Friday, January 13, 2006

The Dark Side

...of family ties is often, at least in my family, enabling - allowing, or even supporting, unhealthy, destructive behavior or abuse to continue.

This is tough and there's lots of gray.

Sometimes saying, "this behavior is unacceptable and I cannot help or engage with you anymore," is the best help that can be given. We learn by our mistakes. If someone keeps fixing our mess-ups or saying that it's ok, then it must really be ok and we can keep messing up.

Well, it's not ok. Even though, as the enabler, I understand their actions and their reasoning. Even though I love them and want to do everything I can to make sure they're safe and happy. Their actions still hurt them and their actions still hurt me. I hope that it's a phase or that they'll learn. But when the same destruction actions have been repeated for years, they're not learning and it's not a phase. They're not learning, at least in part, because by allowing their behavior, we're preventing them from learning, from having to deal with their own issues.

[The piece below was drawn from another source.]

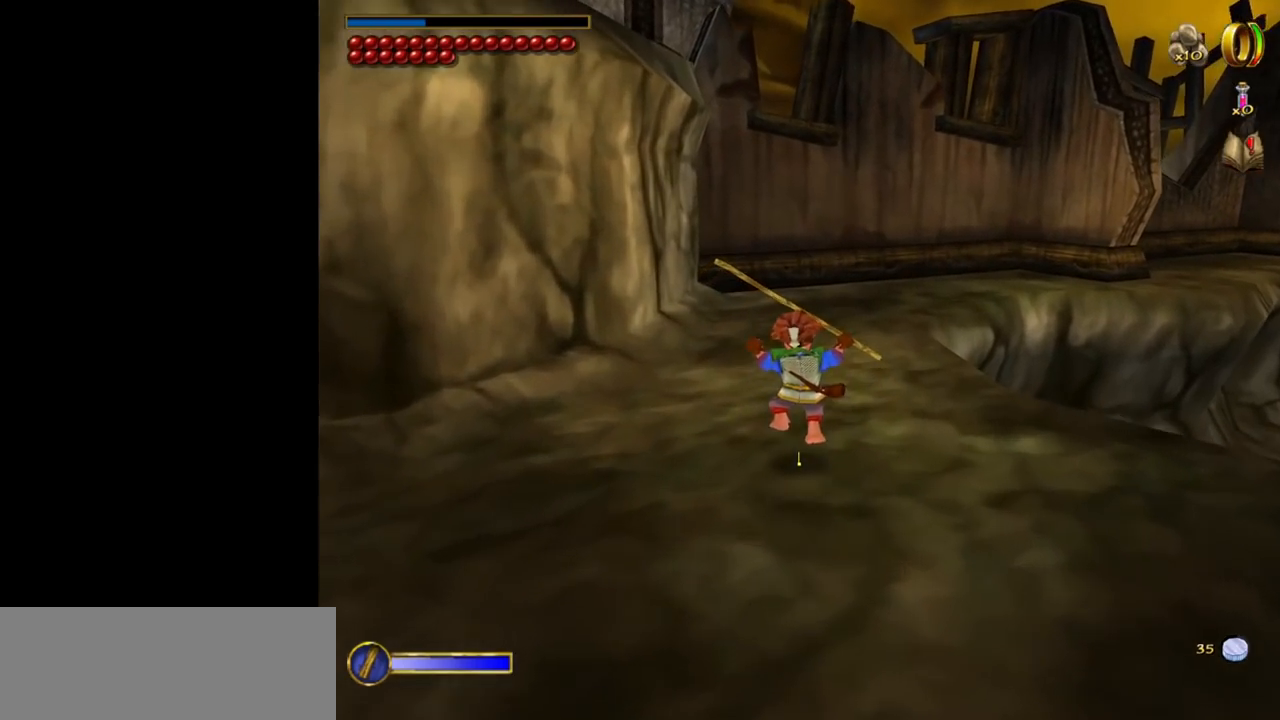
{"keys": ["w"], "mouse": [], "events": []}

I've had to deal with this several times over. I first had to acknowledge my role in their behavior and feel the toll on my psyche. I had to realize that by engaging in their destructive behavior, I'm devaluing my self. Then I had to say, "No, that's enough. I love you and now you need to take care of yourself, take responsibilities for your own actions. I need to take care of me and for now that means not engaging with you because your actions affect me negatively." This hurts. In fact, it's excruciating. It's means seeing them fall flat on their face. It means admitting that I can't make everything ok. It means not having their company.

Eventually, though, it works out. I learn how to be around them with out enabling them. And they learn from their mistakes. The relationship that results, after the trust is restored, is amazing.

This morning, there was another instance of abusive, destructive behavior. I was stood up by my mother. I see that it's time to tell her, again, that some of her actions are unacceptable.

I think I can. I think I can. I think I can...

2 Comments:

Blogger mamakohl said...

You can. You can. YOU CAN. "You CAN," shouts the crazy woman on the sidelines with her face painted in Velma's team colors.

YOU CAN.

1:21 PM  
Blogger The Frays said...

You are much stronger than you give yourself credit for. You CAN and you have many people behind you for support.